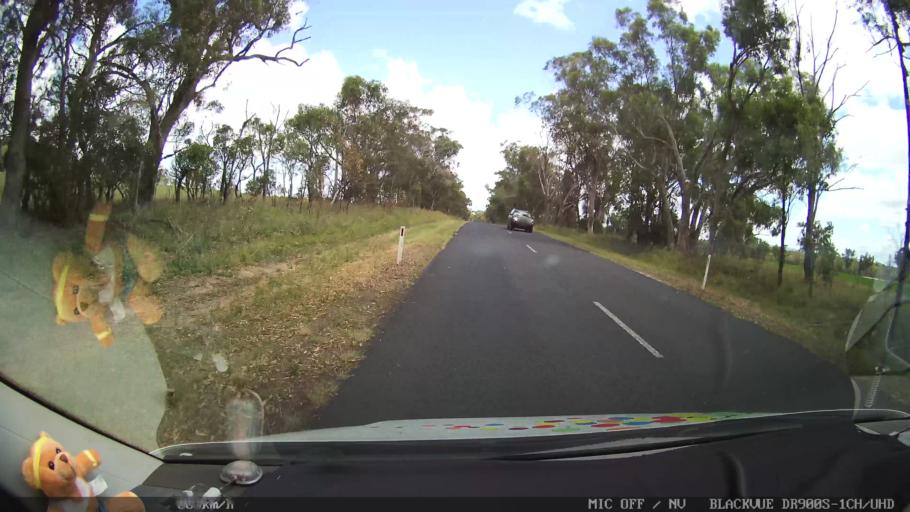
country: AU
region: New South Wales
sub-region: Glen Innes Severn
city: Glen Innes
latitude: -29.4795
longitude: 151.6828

_ _ _ _ _ _ _

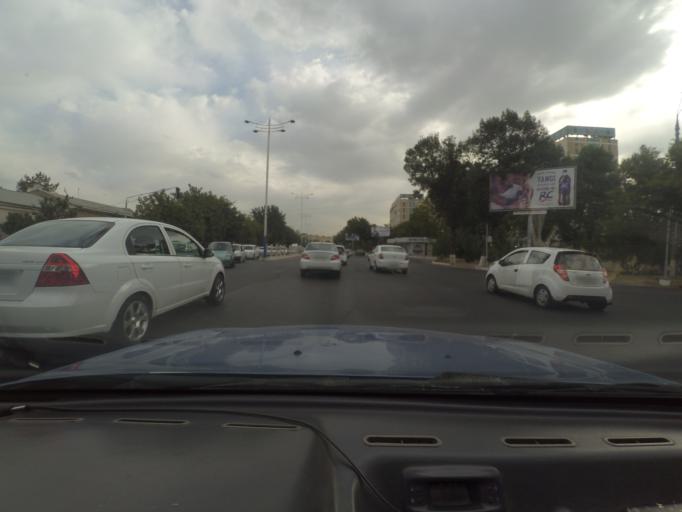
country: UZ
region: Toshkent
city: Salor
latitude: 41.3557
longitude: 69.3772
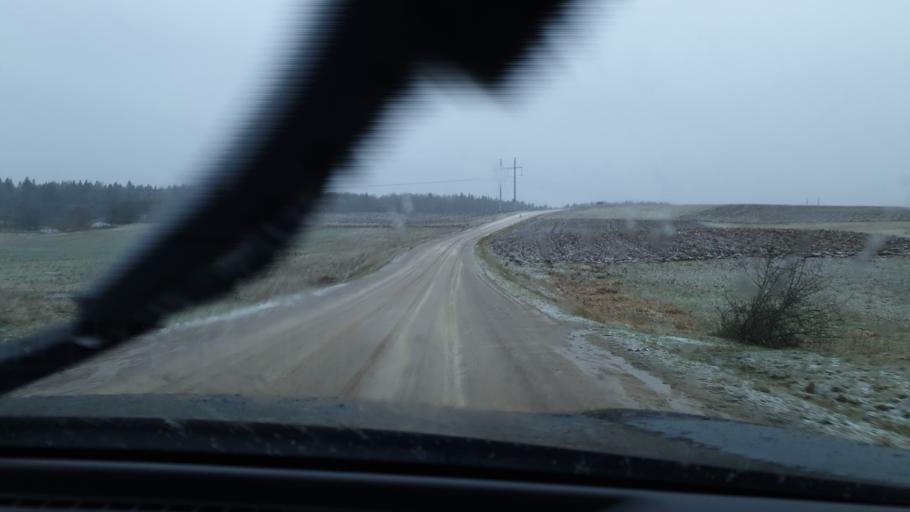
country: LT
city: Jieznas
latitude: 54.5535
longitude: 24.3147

_ _ _ _ _ _ _

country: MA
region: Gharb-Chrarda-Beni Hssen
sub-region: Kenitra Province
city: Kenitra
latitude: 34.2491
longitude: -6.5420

_ _ _ _ _ _ _

Copy the data above from the line with "latitude: 41.3557" up to and including the line with "longitude: 24.3147", leaving out any pictures.

latitude: 41.3557
longitude: 69.3772
country: LT
city: Jieznas
latitude: 54.5535
longitude: 24.3147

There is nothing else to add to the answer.